Prototype planets
May 12th, 2007 by David Weinberger
I had the good fortune to have a long talk with Scott Rosenberg yesterday. Putting together two pieces of the book, he asked me how Eleanor Rosch’s prototype theory applies to the planets, since I’ve been pointing to the row over Pluto as an illustration of our ancient desire to think there is a “real” order of the universe.
I stumbled around for an answer. I think now maybe the right answer is that we take one of the “normal” planets as our prototype — Jupiter is too big, Venus is too hot, Saturn has fancy-dancy rings — and use that as our idea of what a “real” planet should be like. We therefore want to call similar objects circling the Sun planets, in which case we’d end up with about 900 of them (according to one scientist I talked with). But, we also don’t want to have that many because we’ve been taught that planets aren’t a type so much as a particular set. Sort of like the Kennedy clan: No matter how much you make your hair look like JFK’s, even if your initials are JFK – are you listening, John F. Kerry? – you are not a member of the Kennedy clan.
Which is to say that prototype theory isn’t the only theory we need. We sometimes need precise, Aristotelian definitions, as when we have to decide whether a boat trailer needs a vehicle license plate or not. And sometimes we have groups the membership of which is not governed by prototypicality.
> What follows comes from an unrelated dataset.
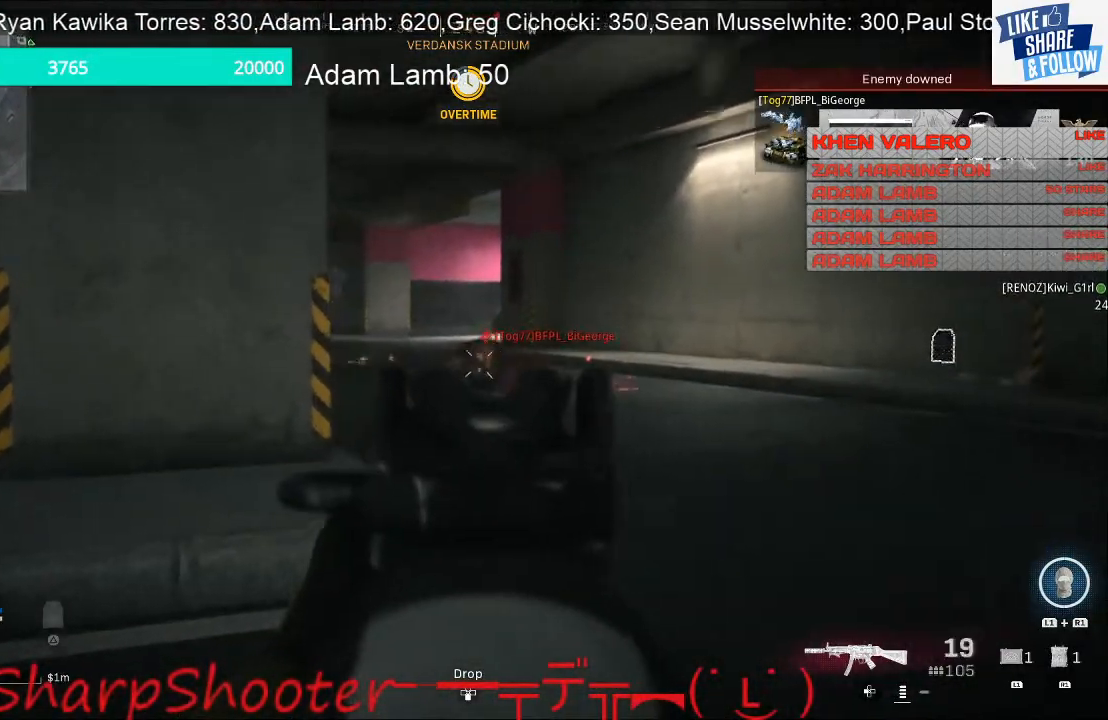
{"buttons": [], "left_stick": "up-right", "right_stick": "center", "events": [[33, "R1", "down"], [233, "left_stick", "right"], [267, "L2", "up"], [267, "R1", "up"], [267, "R2", "up"], [367, "right_stick", "center"], [467, "left_stick", "up-right"]]}
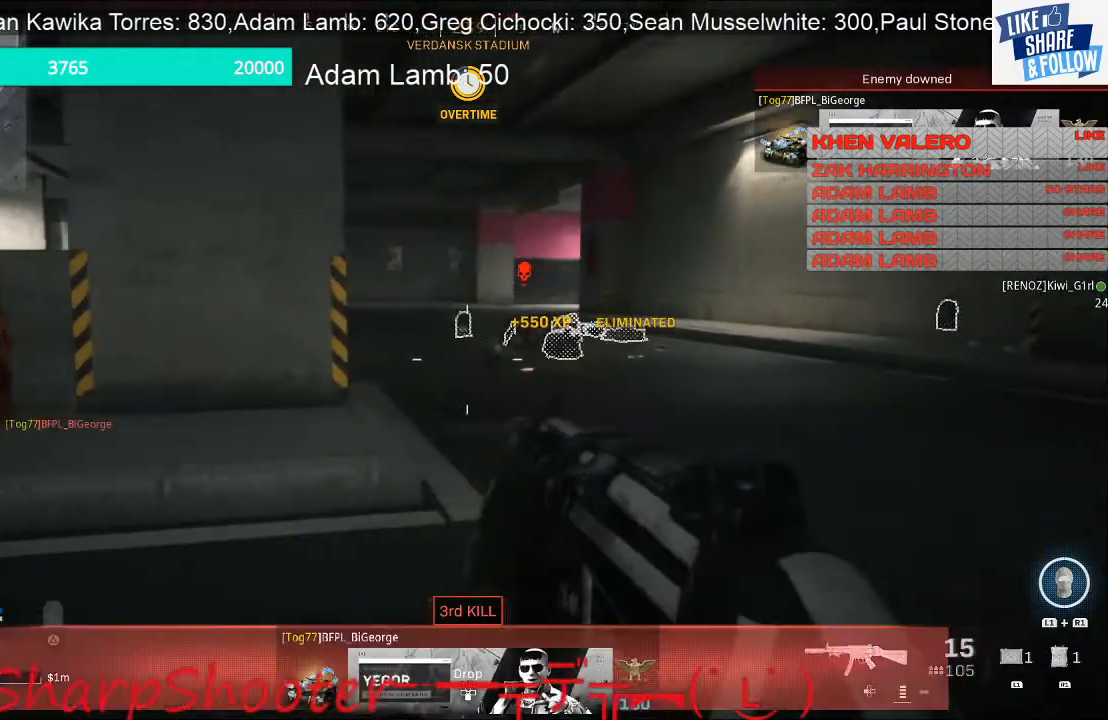
{"buttons": [], "left_stick": "up", "right_stick": "center", "events": [[300, "left_stick", "up"]]}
It’s infectious. The astronomers told us we have to demote Pluto to some sort of ricky chunk. The limnologists are at it too. Lakes Michigan and Huron are no more. They’re just one lake with a narrow part up North. Lake Superior is no longer the largest freshwater lake in the world; Lake Michigan-Huron is. We can’t teach children about HOMES anymore. See http://en.wikipedia.org/wiki/List_of_world%27s_largest_lakes
Boat trailers or botany, we do need precise Aristotelian definitions. And, I think, we need to be ready to re-define when new knowledge is found.